SSLServlet
marcreis Dec 6, 2006 11:54 AMHi,
I have a few Questions to using the sslservlet. We Are using JBossGA 4.0.4 with Remoting 1.4.1.
The communication over the servlet for http works fine.
For https contacting the webconsole on https over 8443 also works over the browser. But using my client over https to go for ejb3's fails.
I looked at the wiki and docs, but I dont get it togehter correctly...
So here what I did:
First of I generated the keys and put them to the server and to the client (seems to have worked)
.
For the Client I then:
configured the jndi.propteries as follows:
mct.java.naming.factory.initial=org.jboss.naming.HttpNamingContextFactory mct.java.naming.factory.url.pkgs=org.jboss.naming:org.jnp.interfaces,java.protocol.handler.pkgs mct.java.naming.provider.url=https://myserver.de/invoker/restricted/JNDIFactorySSL
added the following jvm parameters
-Djavax.net.ssl.trustStore=C:\work\tmp\Certificates\myclient\client.truststore -Djavax.net.ssl.trustStorePassword=topsecret
Then I configured the tomcat server:
<!-- SSL/TLS Connector configuration using the admin devl guide keystore--> <Connector port="8443" address="${jboss.bind.address}" maxThreads="100" strategy="ms" maxHttpHeaderSize="8192" emptySessionPath="true" scheme="https" secure="true" clientAuth="false" keystoreFile="${jboss.server.home.dir}/conf/ssl/server.keystore" keystorePass="topsecret" sslProtocol = "TLS"/>
... moved on to the http-invoker. There I added the the following mbean to the META-INF/jboss-service.xml
<!-- Expose the Naming service interface via HTTPS --> <mbean code="org.jboss.invocation.http.server.HttpProxyFactory" name="jboss:service=invoker,type=https,target=Naming"> <!-- The Naming service we are proxying --> <attribute name="InvokerName">jboss:service=Naming</attribute> <!-- Compose the invoker URL from the cluster node address --> <attribute name="InvokerURLPrefix">https://</attribute> <attribute name="InvokerURLSuffix">:8443/invoker/restricted/JMXInvokerServlet</attribute> <attribute name="UseHostName">true</attribute> <attribute name="ExportedInterface">org.jnp.interfaces.Naming</attribute> <attribute name="JndiName"></attribute> <attribute name="ClientInterceptors"> <interceptors> <interceptor>org.jboss.proxy.ClientMethodInterceptor</interceptor> <interceptor>org.jboss.proxy.SecurityInterceptor</interceptor> <interceptor>org.jboss.naming.interceptors.ExceptionInterceptor</interceptor> <interceptor>org.jboss.invocation.InvokerInterceptor</interceptor> </interceptors> </attribute> </mbean>
and this to the WEB-INF/web.xml
<!--Https servlet for https Kommunikation--> <servlet> <servlet-name>JNDIFactorySSL</servlet-name> <description>A servlet that exposes the JBoss JNDI Naming service stub through http.

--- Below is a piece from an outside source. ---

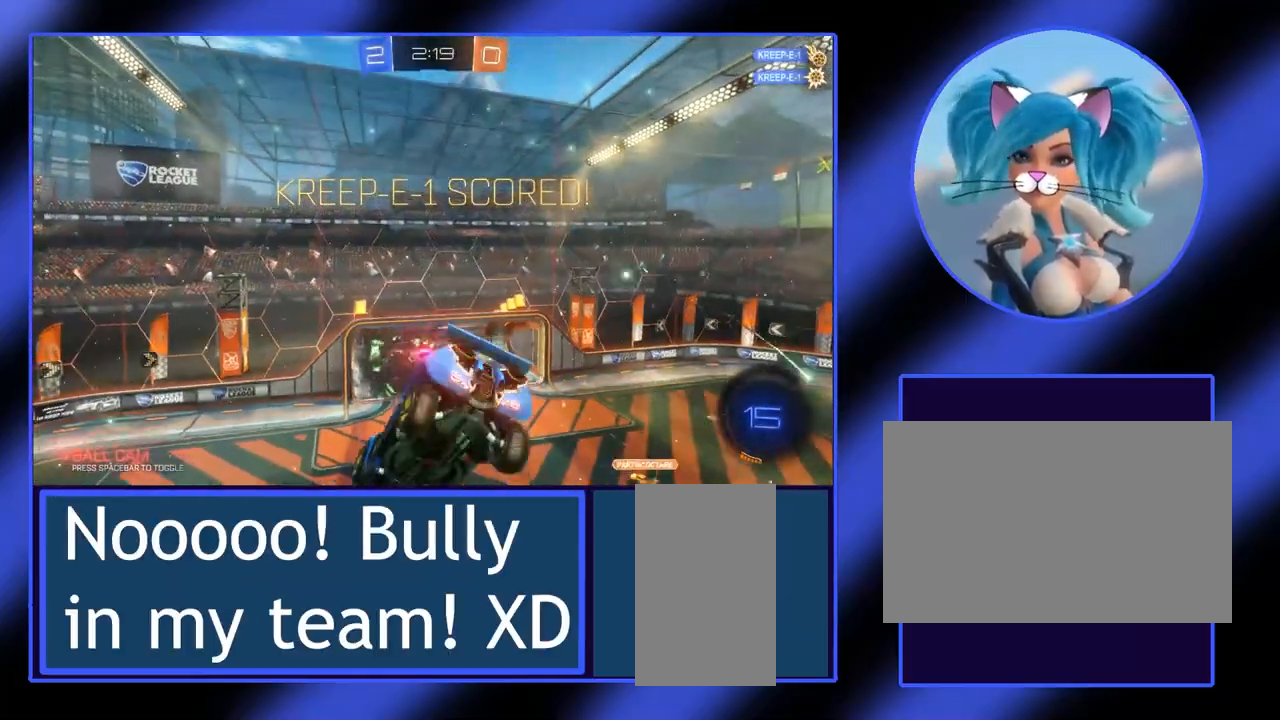
{"keys": ["a"], "mouse": [], "events": [[200, "a", "down"]]}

The return content is a serialized MarshalledValue containing the org.jnp.interfaces.Naming stub. This configuration handles requests for the standard JNDI naming service. </description> <servlet- class>org.jboss.invocation.http.servlet.NamingFactoryServlet</servlet-class> <init-param> <param-name>namingProxyMBean</param- name> <param- value>jboss:service=invoker,type=https,target=Naming</param-value> </init-param> <init-param> <param-name>proxyAttribute</param- name> <param-value>Proxy</param-value> </init-param> <load-on-startup>2</load-on-startup> </servlet> <!--Mapping for SSL--> <servlet-mapping> <servlet-name>JNDIFactorySSL</servlet-name> <url-pattern>/restricted/JNDIFactorySSL/*</url- pattern> </servlet-mapping>
After that I added the following to the servlet-invoker.war/WEB-INF/web.xml
<servlet> <servlet-name>ServerInvokerServletSSL</servlet-name> <description>The ServerInvokerServlet receives requests via HTTPS protocol from within a web container and passes it onto the ServletServerInvoker for processing. </description> <servlet- class>org.jboss.remoting.transport.servlet.web.ServerInvokerServlet</servlet-class> <init-param> <param-name>locatorUrl</param-name> <param- value>sslservlet://${jboss.bind.address}:8443/servlet- invoker/ServerInvokerServlet</param-value> <description>The servlet server invoker url</description> </init-param> <load-on-startup>1</load-on-startup> </servlet> <servlet-mapping> <servlet-name>ServerInvokerServlet</servlet-name> <url-pattern>/ServerInvokerServlet/*</url-pattern> </servlet-mapping> </web-app>
Then I moved on to the ejb3-deployer/META-INF/jboss-service.xml. Here I am not sure what I actualy need. I first tried it with this
<mbean code="org.jboss.remoting.transport.Connector" name="jboss.remoting:type=Connector, transport=SSLServlet" display-name="Servlet transport Connector"> <depends>jboss.aop:service=AspectDeployer</depends> <attribute name="InvokerLocator"> sslservlet://${jboss.bind.address}:8443/servlet-invoker/ServerInvokerServlet</attribute> <attribute name="Configuration"> <handlers> <handler subsystem="AOP">org.jboss.aspects.remoting.AOPRemotingInvocationHandler</handler> </handlers> </attribute> </mbean>
The above results in a
[org.jboss.system.ServiceController] Problem creating service jboss.remoting:type=Connector,nam e=DefaultEjb3ConnectorSSL,handler=ejb3 java.lang.RuntimeException: Couldn't find valid server invoker class for transport 'sslservlet' at org.jboss.remoting.InvokerRegistry.createServerInvoker(InvokerRegistry.java:434) at org.jboss.remoting.transport.Connector.init(Connector.java:388) at org.jboss.remoting.transport.Connector.create(Connector.java:745) at sun.reflect.NativeMethodAccessorImpl.invoke0(Native Method) at sun.reflect.NativeMethodAccessorImpl.invoke(NativeMethodAccessorImpl.java:39) at sun.reflect.DelegatingMethodAccessorImpl.invoke(DelegatingMethodAccessorImpl.java:25) at java.lang.reflect.Method.invoke(Method.java:585) at org.jboss.mx.interceptor.ReflectedDispatcher.invoke(ReflectedDispatcher.java:155)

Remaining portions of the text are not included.